Associated Press: September new home sales rise by 2.7 percent. Sales of new homes recorded an unexpected increase in September as median home prices dropped to the lowest level in four years, the Commerce Department reported Monday…
In the universe most of us inhabit, crashing prices generally lead to more turnover.
on Oct 27th, 2008 at 5:08 pm
Dan, I’m puzzled – why are you upset at this? The article doesn’t seem stupid: “Economists had expected sales would drop from the August level.”
The supply/demand is two-factor equation – crashing prices may be overwhelmed by crashing income.
So if the expectation of economists was that the supply side would dominate, but it turns out that when the data comes in, the demand side dominates (very slightly), that’s not inane at all.

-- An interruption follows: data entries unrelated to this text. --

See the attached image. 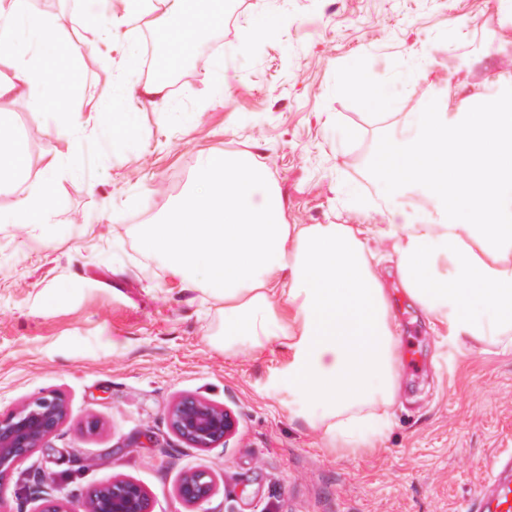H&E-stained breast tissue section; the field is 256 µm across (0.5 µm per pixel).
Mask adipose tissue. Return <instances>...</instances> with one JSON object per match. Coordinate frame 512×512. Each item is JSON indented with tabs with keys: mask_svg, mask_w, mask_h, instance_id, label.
Returning a JSON list of instances; mask_svg holds the SVG:
<instances>
[{
	"mask_svg": "<svg viewBox=\"0 0 512 512\" xmlns=\"http://www.w3.org/2000/svg\"><path fill=\"white\" fill-rule=\"evenodd\" d=\"M168 47L202 32L223 0H165ZM57 22L29 0H0V182L27 169L25 145L10 137L14 108H50L61 126V95L77 89L79 64L58 67ZM380 175L395 196L418 191L426 208L385 225L398 278L449 342L512 348V104L447 115L436 104L416 128L386 143ZM59 166L49 161L0 224L43 223ZM266 173L245 153L208 155L167 219L141 233L185 280L204 279L223 300L224 352L274 341L291 354L282 379L305 394L308 415L329 442L360 448L388 425L398 388L399 341L384 283L362 230L348 224H289ZM289 314H282L281 306Z\"/></svg>",
	"mask_w": 512,
	"mask_h": 512,
	"instance_id": "adipose-tissue-1",
	"label": "adipose tissue"
}]
</instances>
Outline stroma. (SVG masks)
Returning a JSON list of instances; mask_svg holds the SVG:
<instances>
[{"mask_svg":"<svg viewBox=\"0 0 512 512\" xmlns=\"http://www.w3.org/2000/svg\"><path fill=\"white\" fill-rule=\"evenodd\" d=\"M231 26L189 37L164 108L122 91L149 84L143 33L164 4L109 44L97 40L105 8L124 0H33L61 25L64 55L84 57L81 92L68 105L84 122L109 97L136 112V134L74 140L42 109L16 113L30 178L61 163L46 223L0 227V416L60 396L67 416L0 482L13 512H38L62 491L75 506L116 478L139 483L153 512H196L182 478L208 470V512H461L483 465L512 453V352L447 344L403 292L391 245L378 235L391 200L372 162L381 139L443 101L474 112L512 102V0H228ZM81 152V173L65 161ZM249 153L285 205L290 224L367 229L400 338L404 365L391 425L374 447L328 443L289 403L278 343L224 353L223 301L139 248L211 153ZM193 396L231 411L234 434L193 448L167 413ZM97 466H87V459Z\"/></svg>","mask_w":512,"mask_h":512,"instance_id":"obj_1","label":"stroma"}]
</instances>
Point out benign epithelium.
<instances>
[{
    "label": "benign epithelium",
    "mask_w": 512,
    "mask_h": 512,
    "mask_svg": "<svg viewBox=\"0 0 512 512\" xmlns=\"http://www.w3.org/2000/svg\"><path fill=\"white\" fill-rule=\"evenodd\" d=\"M66 406L57 396H41L11 415L0 417V480L27 460L34 449L63 423ZM172 430L193 448H213L233 433L236 421L227 410L196 397L181 398L168 412ZM213 494L208 472L186 475L178 488L182 501L198 509ZM84 512H151L143 487L129 479L114 480L92 491Z\"/></svg>",
    "instance_id": "obj_1"
}]
</instances>
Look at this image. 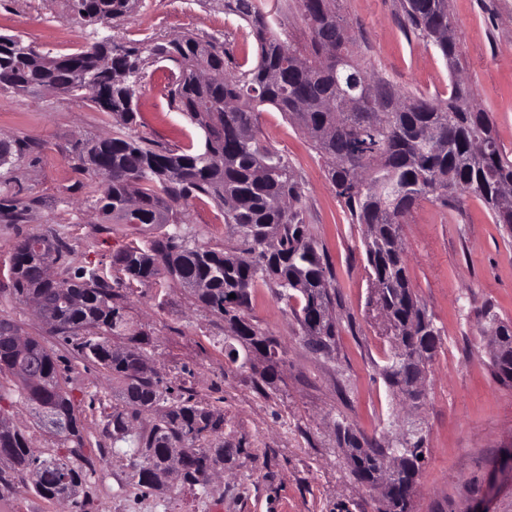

on Oct 28th, 2008 at 4:20 pm
The economists didn’t figure on prices dropping as much, from what I can see. The point remains: supply and demand still works.
on Oct 28th, 2008 at 7:42 pm
re: “The economists didn’t figure on prices dropping as much, from what I can see. The point remains: supply and demand still works.”
so then what is the “inanity” you talk about?
“Sales of new homes recorded an unexpected increase in September [as a direct result of the fact that, surprisingly,] median home prices dropped to the lowest level in four years” –> it was a surprise that the prices dropped as much as they did and this caused an unexpected increase of the sale of new homes [when compared with the economists’ expectations].
As you say yourself:”The economists didn’t figure on prices dropping as much”. The fact that this drop in prices resulted in an increase in sales (supply and demand) was not surprising at all…
Delia
P.S. The phrasing *is* a bit cumbersome — I suppose you could read it the other way also, but why do that and insult the writer when there is a perfectly logical explanation to that statement? D.